Board of Directors of the Turkish Democracy Project
The fabled time of Turkish “democracy” which the TDP seeks to restore in reality scarcely existed. Since the first multiparty elections in 1946, Turkey has seen a military coup in 1960; a coup “by memorandum” in 1971 accompanied by martial law, widespread torture, and open warfare against fascist, socialist, communist, and Kurdish groups; a coup in 1980; and a so-called “post-modern coup” in 1997 in which the military forced the Islamist-led coalition government to disband and the prime minister to resign. Subsequent plans for a coup against Erdogan’s Justice and Development Party (AKP) called “sledgehammer” have been revealed, and a coup was attempted in 2016 against Erdogan, but ultimately failed. Erdogan blamed the coup on the Gülen movement, to which the AKP was once allied.

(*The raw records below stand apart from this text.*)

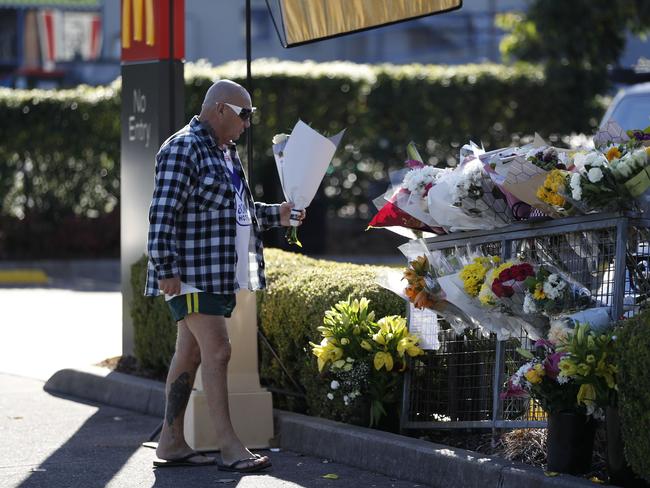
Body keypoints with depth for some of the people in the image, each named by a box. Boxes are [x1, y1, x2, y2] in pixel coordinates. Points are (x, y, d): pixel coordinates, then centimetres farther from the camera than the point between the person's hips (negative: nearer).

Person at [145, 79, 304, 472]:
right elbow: (164, 213, -18)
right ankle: (230, 449, -13)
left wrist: (275, 215, 15)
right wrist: (166, 269, -22)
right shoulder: (183, 149, -12)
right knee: (217, 352, -13)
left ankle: (172, 443, 16)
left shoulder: (226, 152, 19)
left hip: (220, 274, 10)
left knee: (191, 353, 11)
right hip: (192, 273, -10)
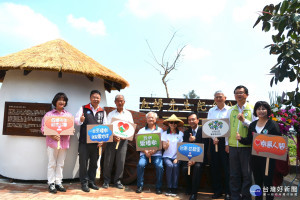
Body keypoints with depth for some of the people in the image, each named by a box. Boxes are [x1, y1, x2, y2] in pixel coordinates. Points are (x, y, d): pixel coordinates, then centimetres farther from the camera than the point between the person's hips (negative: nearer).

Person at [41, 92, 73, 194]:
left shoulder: (69, 115, 13)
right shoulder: (49, 114, 3)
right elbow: (43, 128, -2)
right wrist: (52, 136, -16)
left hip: (64, 142, 3)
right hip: (52, 142, -3)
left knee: (60, 164, 8)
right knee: (52, 164, 1)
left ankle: (58, 183, 16)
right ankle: (51, 184, 9)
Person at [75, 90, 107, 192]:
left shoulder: (102, 112, 9)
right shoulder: (83, 109, 1)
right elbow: (76, 120, -4)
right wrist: (80, 120, -27)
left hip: (96, 142, 3)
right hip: (84, 141, -3)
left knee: (94, 163, 12)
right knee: (83, 163, 2)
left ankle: (91, 182, 25)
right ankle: (84, 183, 13)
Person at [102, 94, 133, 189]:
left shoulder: (128, 114, 12)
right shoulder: (111, 114, 9)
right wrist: (113, 136, -15)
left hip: (123, 139, 1)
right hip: (111, 139, 0)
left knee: (121, 161, 0)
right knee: (108, 160, 0)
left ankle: (117, 181, 13)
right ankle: (106, 180, 14)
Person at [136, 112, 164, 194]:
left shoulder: (160, 130, 13)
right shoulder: (141, 130, 15)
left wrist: (154, 150, -14)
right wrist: (145, 152, -11)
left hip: (156, 154, -1)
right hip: (144, 153, 1)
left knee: (160, 166, -27)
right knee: (140, 165, -27)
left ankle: (158, 187, -9)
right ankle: (140, 186, -10)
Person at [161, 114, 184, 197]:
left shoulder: (181, 134, 4)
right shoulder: (164, 133, 5)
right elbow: (164, 147, 0)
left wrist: (177, 158, -10)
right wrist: (166, 145, -24)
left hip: (176, 156, 0)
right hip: (167, 156, 0)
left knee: (175, 166, -29)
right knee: (169, 165, -29)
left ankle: (174, 188, -22)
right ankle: (169, 188, -20)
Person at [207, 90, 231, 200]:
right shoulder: (211, 111, 12)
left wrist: (228, 144, -11)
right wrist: (214, 138, -9)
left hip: (225, 140, -3)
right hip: (214, 140, 3)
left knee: (227, 167, -2)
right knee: (215, 166, 6)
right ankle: (217, 191, 18)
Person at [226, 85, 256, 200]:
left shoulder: (252, 109, 1)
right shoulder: (231, 110, 11)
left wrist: (244, 120, -19)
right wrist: (227, 143, 11)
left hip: (246, 146, -3)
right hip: (233, 145, 3)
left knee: (247, 173, 4)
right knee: (234, 173, 10)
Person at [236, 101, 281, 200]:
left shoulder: (273, 124, -5)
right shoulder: (252, 125, 10)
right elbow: (249, 140, 10)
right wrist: (241, 138, -8)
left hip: (268, 158, -5)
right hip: (255, 158, 5)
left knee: (267, 182, -1)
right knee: (257, 182, 16)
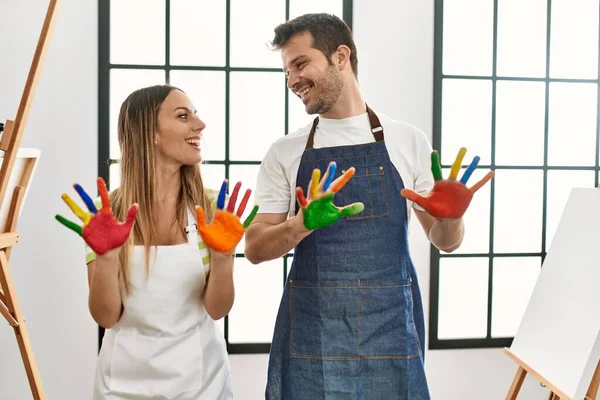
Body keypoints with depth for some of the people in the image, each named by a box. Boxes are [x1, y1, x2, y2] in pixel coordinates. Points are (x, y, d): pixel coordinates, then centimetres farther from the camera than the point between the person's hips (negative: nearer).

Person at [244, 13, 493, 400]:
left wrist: (450, 218, -15)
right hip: (311, 335, 1)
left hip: (391, 330, 0)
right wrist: (302, 224, -19)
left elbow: (446, 240, 7)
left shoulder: (408, 140, 2)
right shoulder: (284, 153, 3)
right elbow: (255, 248, 0)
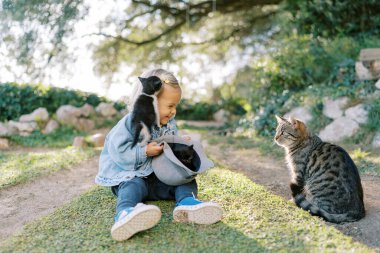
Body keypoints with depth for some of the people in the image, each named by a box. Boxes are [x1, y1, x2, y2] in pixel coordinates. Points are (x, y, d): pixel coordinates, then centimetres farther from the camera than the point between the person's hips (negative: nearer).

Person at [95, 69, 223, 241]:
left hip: (161, 177, 6)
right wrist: (145, 152, -25)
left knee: (187, 180, -10)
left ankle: (187, 203, -41)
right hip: (131, 176, -6)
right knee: (134, 186, -36)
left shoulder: (169, 124, 11)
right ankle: (126, 213, -66)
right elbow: (118, 151, -19)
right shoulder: (131, 123, -12)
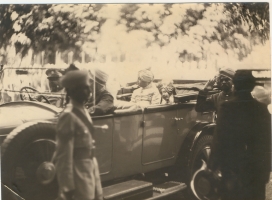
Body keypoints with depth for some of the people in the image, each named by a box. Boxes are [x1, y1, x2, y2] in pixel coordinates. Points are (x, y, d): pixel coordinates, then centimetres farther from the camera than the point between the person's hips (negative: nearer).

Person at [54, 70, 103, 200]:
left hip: (90, 170, 9)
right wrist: (68, 187, -20)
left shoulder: (83, 111, 10)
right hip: (78, 174, -9)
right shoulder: (68, 116, -18)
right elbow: (64, 156, -20)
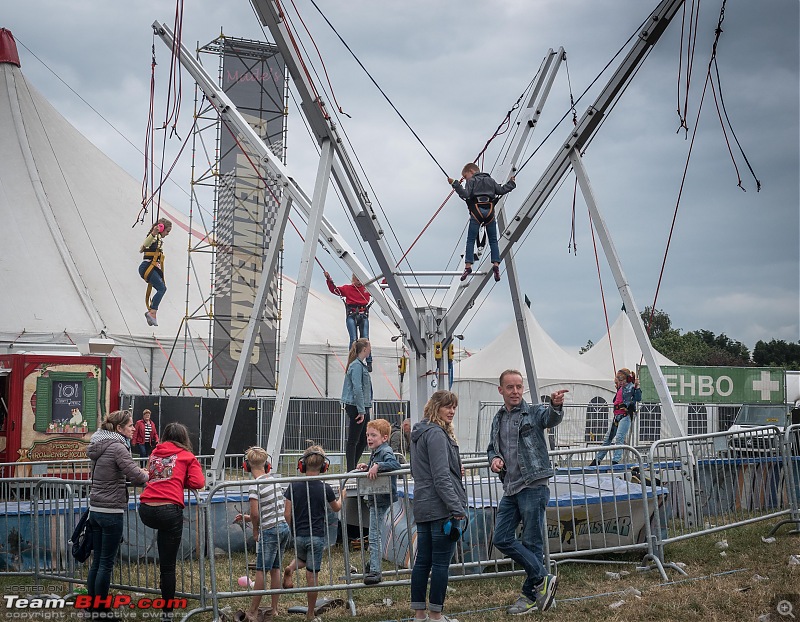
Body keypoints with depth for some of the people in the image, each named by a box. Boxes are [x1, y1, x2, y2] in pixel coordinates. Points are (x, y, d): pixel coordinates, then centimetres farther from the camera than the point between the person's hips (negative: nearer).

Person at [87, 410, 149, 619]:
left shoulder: (98, 445, 10)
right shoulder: (117, 447, -16)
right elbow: (136, 476, -22)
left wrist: (137, 473, 10)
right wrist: (147, 475, 0)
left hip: (95, 510, 8)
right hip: (111, 512, -8)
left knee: (97, 561, 14)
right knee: (106, 564, 0)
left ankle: (92, 605, 20)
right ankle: (100, 610, 6)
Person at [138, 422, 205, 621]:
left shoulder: (155, 453, 21)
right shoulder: (187, 456, 11)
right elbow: (197, 483, 1)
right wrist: (180, 481, 19)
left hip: (146, 510, 3)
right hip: (169, 510, -3)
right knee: (168, 566, 4)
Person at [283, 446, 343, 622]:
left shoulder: (294, 486, -7)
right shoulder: (325, 488, -9)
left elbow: (287, 514, -4)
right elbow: (336, 508, 10)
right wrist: (342, 494, 29)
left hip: (299, 536, 2)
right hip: (317, 536, -2)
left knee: (302, 559, 33)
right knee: (312, 576, 5)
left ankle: (290, 568, 1)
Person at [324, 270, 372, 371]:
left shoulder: (367, 288, 13)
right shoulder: (347, 288, 10)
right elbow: (333, 289, 7)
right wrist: (329, 280, -5)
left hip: (363, 316, 1)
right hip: (351, 316, -1)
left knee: (365, 339, -6)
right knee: (353, 340, -10)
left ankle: (369, 362, -5)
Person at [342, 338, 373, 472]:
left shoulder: (361, 364, 16)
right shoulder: (356, 365, -14)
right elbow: (357, 389, -20)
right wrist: (361, 411, -21)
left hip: (362, 407, 10)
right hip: (356, 407, -10)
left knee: (364, 438, 13)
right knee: (353, 440, -4)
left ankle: (353, 467, 20)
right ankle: (351, 470, 0)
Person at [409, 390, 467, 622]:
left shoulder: (420, 433, 18)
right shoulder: (436, 434, -13)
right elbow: (441, 477, -19)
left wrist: (456, 469, 31)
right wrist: (457, 508, -21)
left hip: (422, 507, 10)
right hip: (441, 507, -10)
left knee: (423, 561, 10)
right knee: (441, 563, -4)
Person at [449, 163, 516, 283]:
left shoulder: (472, 181, 6)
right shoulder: (490, 180, 19)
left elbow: (466, 194, -10)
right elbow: (501, 190, 17)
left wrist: (455, 184, -10)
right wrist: (511, 183, 33)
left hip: (476, 211, -3)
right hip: (490, 211, 3)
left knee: (470, 240, 0)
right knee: (493, 240, 9)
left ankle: (468, 266, -8)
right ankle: (496, 264, -5)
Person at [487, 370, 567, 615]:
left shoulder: (534, 413, -4)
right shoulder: (498, 419, 15)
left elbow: (551, 418, -27)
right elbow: (492, 447, 26)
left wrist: (556, 405, -50)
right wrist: (494, 458, 1)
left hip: (533, 487, -7)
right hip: (510, 489, 7)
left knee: (532, 543, -2)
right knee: (502, 539, 3)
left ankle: (531, 596, 9)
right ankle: (543, 579, 10)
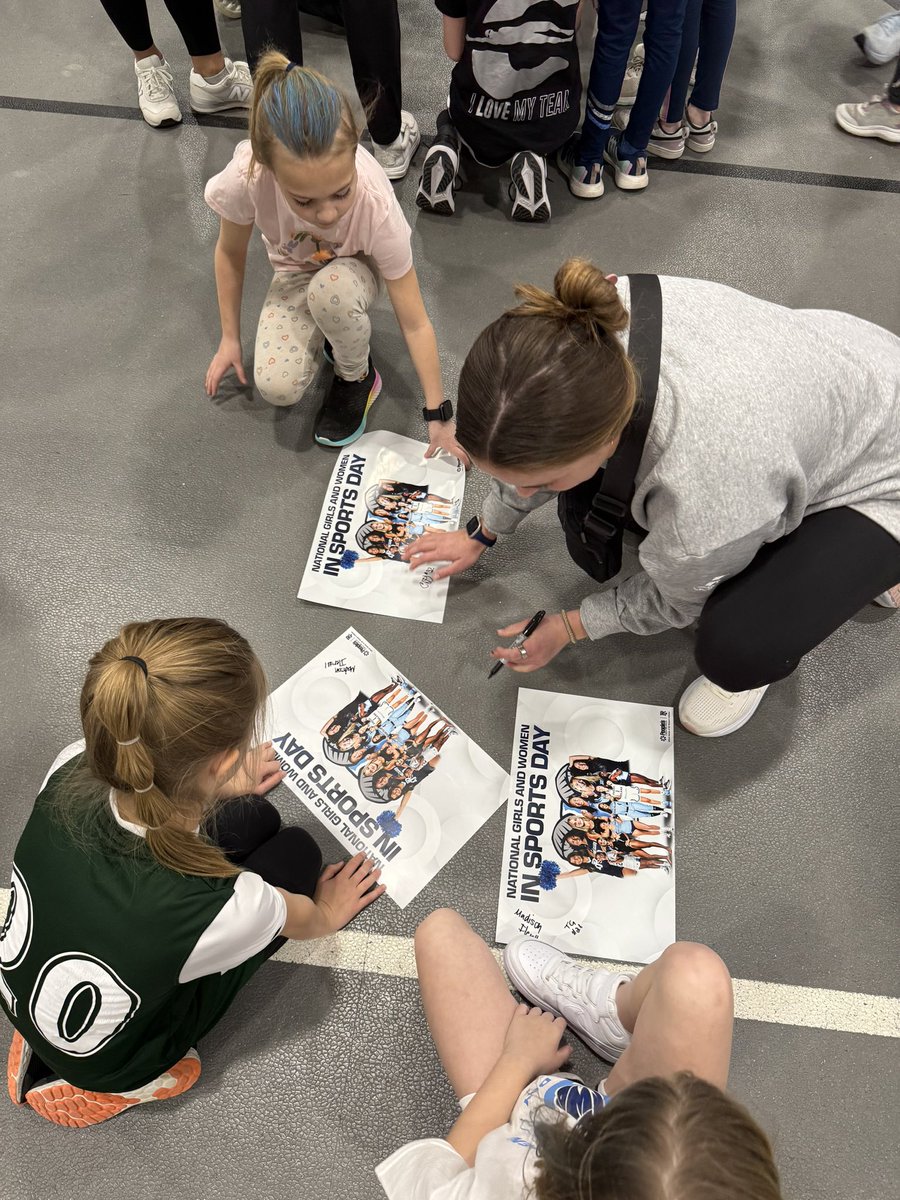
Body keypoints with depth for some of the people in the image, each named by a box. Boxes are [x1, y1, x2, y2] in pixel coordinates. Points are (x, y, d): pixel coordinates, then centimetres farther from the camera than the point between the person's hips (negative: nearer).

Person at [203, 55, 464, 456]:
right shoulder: (246, 178, -35)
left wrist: (439, 417, -26)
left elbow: (415, 324, -30)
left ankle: (357, 377, -7)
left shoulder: (376, 206, -38)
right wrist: (230, 339, -2)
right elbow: (230, 253, -11)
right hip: (296, 272, 2)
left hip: (354, 269, -1)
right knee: (276, 386, -23)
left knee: (330, 289, -40)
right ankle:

Ankara Dismisses TDP as Pro-Gülen

Turkish critics have painted TDP as a part of the Gülen movement, an opposition movement allegedly headed by Fethullah Gülen, a Turkish Muslim cleric who has lived in self-imposed exile in the US since 1999. Gülen has denied responsibility for the 2016 coup attempt.
"The warmonger Bolton, the incompetent brother of Bush and the remnants of the FETÖ terrorist organization, are supposed to bring democracy to Turkey by holding with the YPG/PKK terrorists," Resul Kurt, a central executive board member of the AKP, said in reply to Bush. FETÖ refers to the Fethullah Terrorist Organisation, the Turkish government’s name for the Gülen movement, and YPG and PKK are Kurdish militias regarded by Ankara as terrorist groups.
​"Come on, the blood of millions of innocents is dripping from your hands," Kurt added.
The Daily Sabah also labeled the Turkish Democracy Project a “platform for anti-Turkey propaganda.”